### [AUFGABEN]
(a) Übertrage den Satz „Ahmed A. muss sich dreimal in der Woche bei der Polizei melden.“ aus dem Text über Gefährder in Deutschland ins Englische.
(b) An welchen Wochentagen muss sich Ahmed A. laut dem Text über Gefährder in Deutschland bei der Polizei melden?
(c) Führe den Text über den Gefährder Ahmed A. im Anschluss an seinen letzten Satz weiter.

Gefährder in Deutschland: Wo beginnt gefährlich?
Ahmed A. hat noch keine Straftat begangen und wird doch schon überwacht. Denn in Deutschland gilt er als Gefährder.
Weil Ahmed A. eine Gefahr für Deutschland ist, schiebt er am 11. Juli 2016 noch einmal die Metalltür des Polizeikommissariats Ricklingen auf. Ein zweistöckiges Gebäude zwischen einem Chinarestaurant und einem Aldi-Supermarkt im Südwesten Hannovers. Es ist ein schwülwarmer Montag, später wird es ein Gewitter geben.
A. geht durch die Tür, passiert eine zweite, noch schwerere. Am Empfang legt er ein Papier mit Adresse und Passbild vor, mit dem er sich ausweist, seit er keinen Pass mehr besitzt. Die Person am Tresen notiert sein Erscheinen in einer Mappe, die Ahmed A.s Sachbearbeiter bereit gelegt hat. Dann geht A. Es ist ein kurzer Besuch, Routine. Ahmed A. muss sich dreimal in der Woche bei der Polizei melden. Montags, donnerstags, samstags.

### [DATENAUSZÜGE]
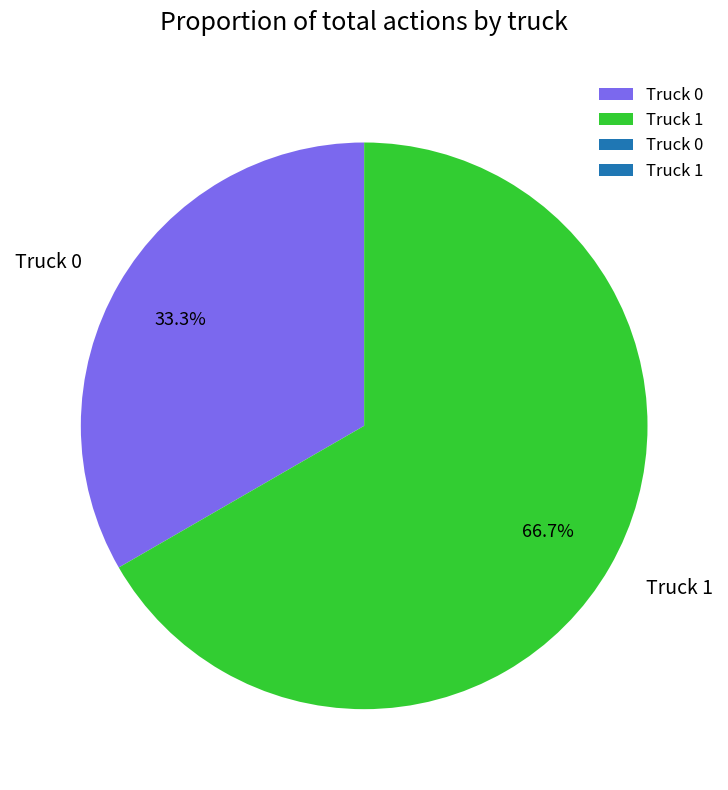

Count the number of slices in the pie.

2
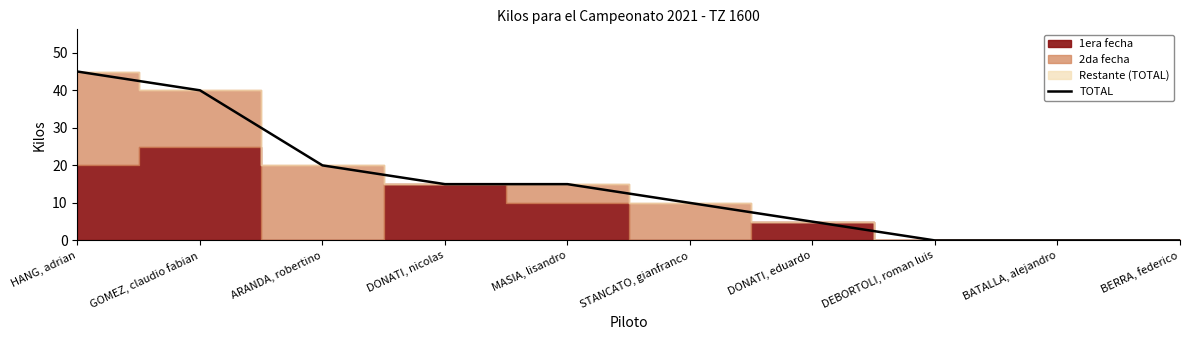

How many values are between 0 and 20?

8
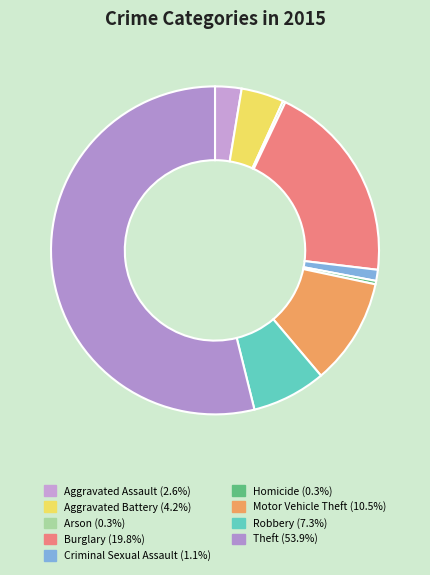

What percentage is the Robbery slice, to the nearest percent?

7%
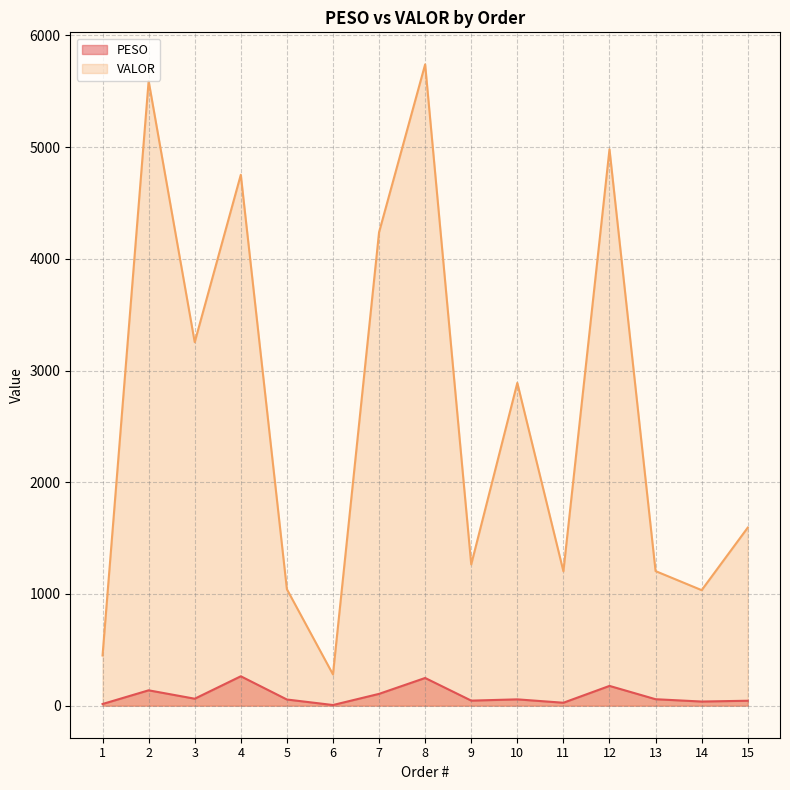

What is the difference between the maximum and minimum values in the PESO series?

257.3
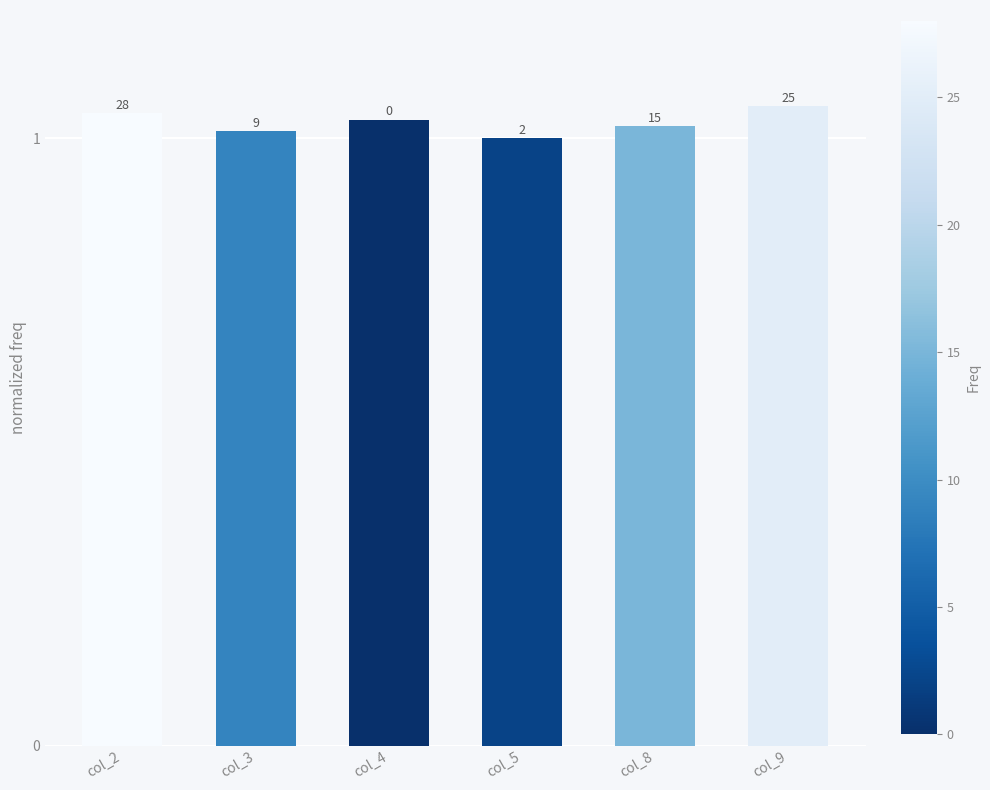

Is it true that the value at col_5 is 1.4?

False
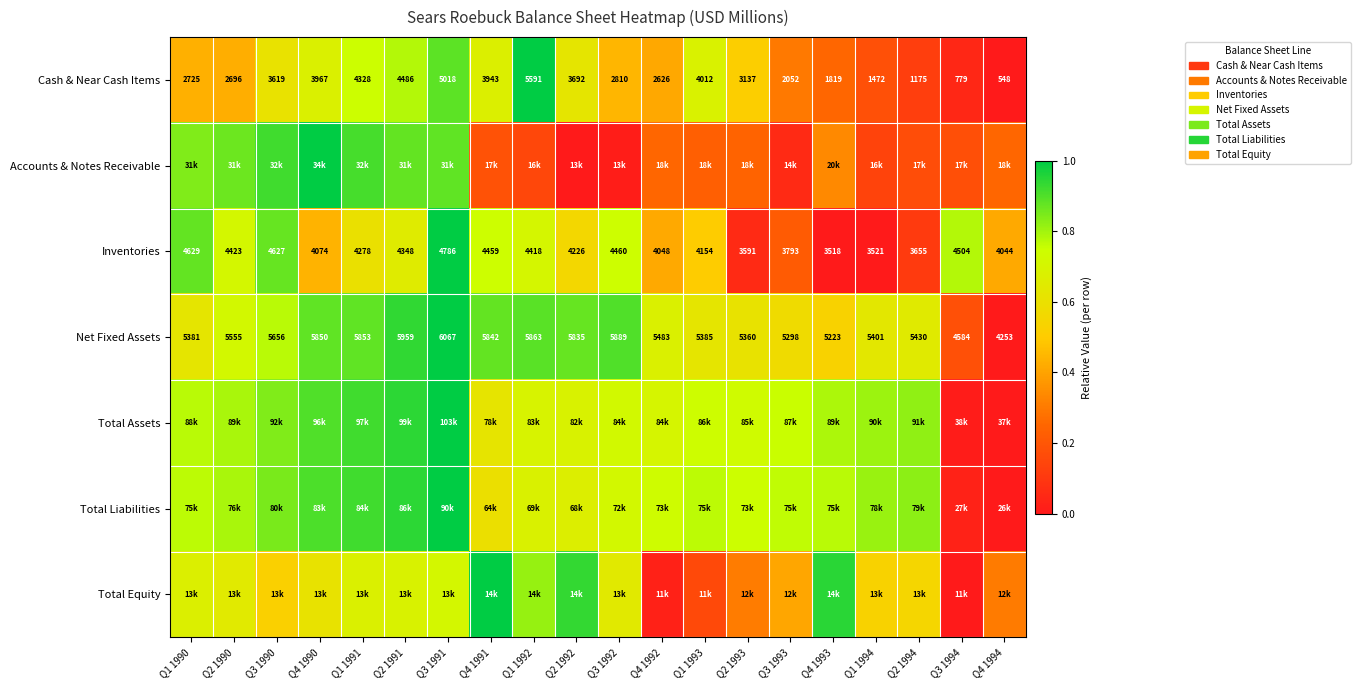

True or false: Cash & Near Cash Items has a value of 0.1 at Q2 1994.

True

* * *

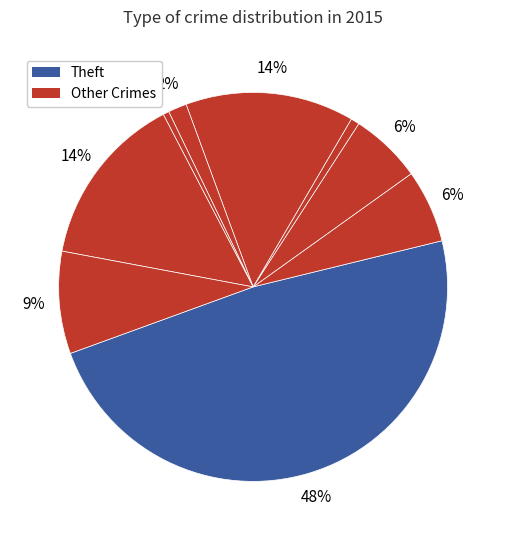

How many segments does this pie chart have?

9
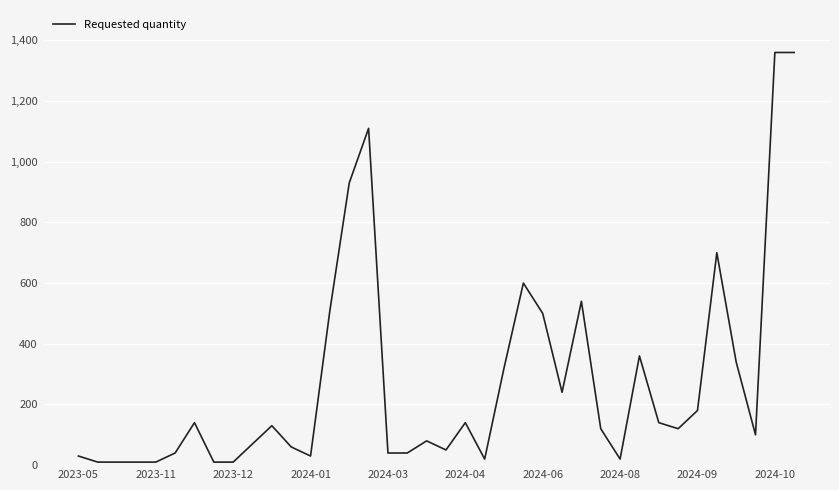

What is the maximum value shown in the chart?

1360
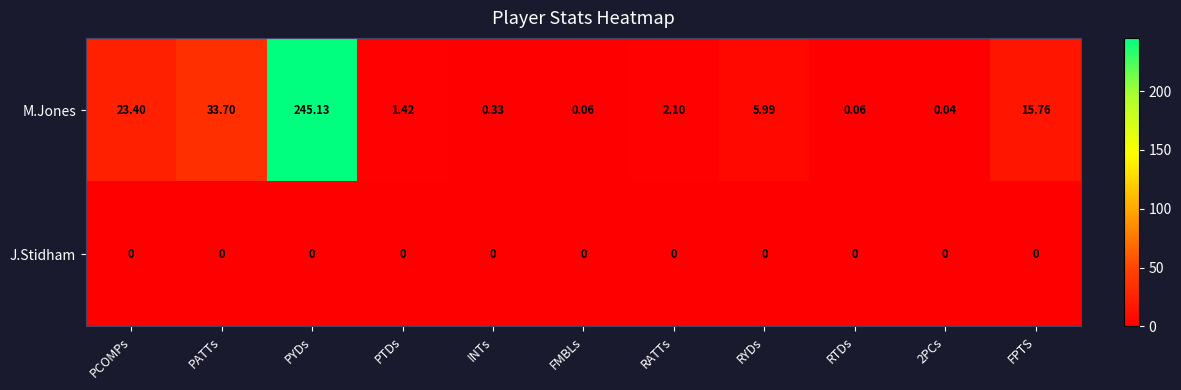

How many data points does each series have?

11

### [NUMMERIERTE ANTWORTEN]
(a) Ahmed A. has to report to the police three times a week.

(b) Montags, donnerstags und samstags.

(c)
Ahmed A., 24 Jahre alt, geboren in Afghanistan, seit 2011 in Deutschland, ist als islamistischer Gefährder eingestuft. So hat es das Landeskriminalamt Niedersachsen entschieden. Die Polizei traut ihm einen Anschlag zu. Deshalb wurde ihm der Pass entzogen und die Ausreise verboten. Deshalb muss Ahmed A. regelmäßig zur Polizei.
An diesem Montag aber kommt er zum letzten Mal in die Polizeiwache in Ricklingen. Dann taucht Ahmed A. ab. Er ist bis heute verschwunden.
Die Sorgen des Staats
Im Dezember verübte ein anderer Gefährder den schwersten islamistischen Anschlag in Deutschland. Mit einem 32 Tonnen schweren Sattelschlepper raste der Tunesier Anis Amri in den Weihnachtsmarkt an der Berliner Gedächtniskirche. Zwölf Menschen starben. Es ist genau das Szenario, das Polizei und Geheimdienste befürchtet hatten: Die Sicherheitsbehörden hielten Anis Amri für gefährlich. Den Anschlag verhinderten sie trotzdem nicht.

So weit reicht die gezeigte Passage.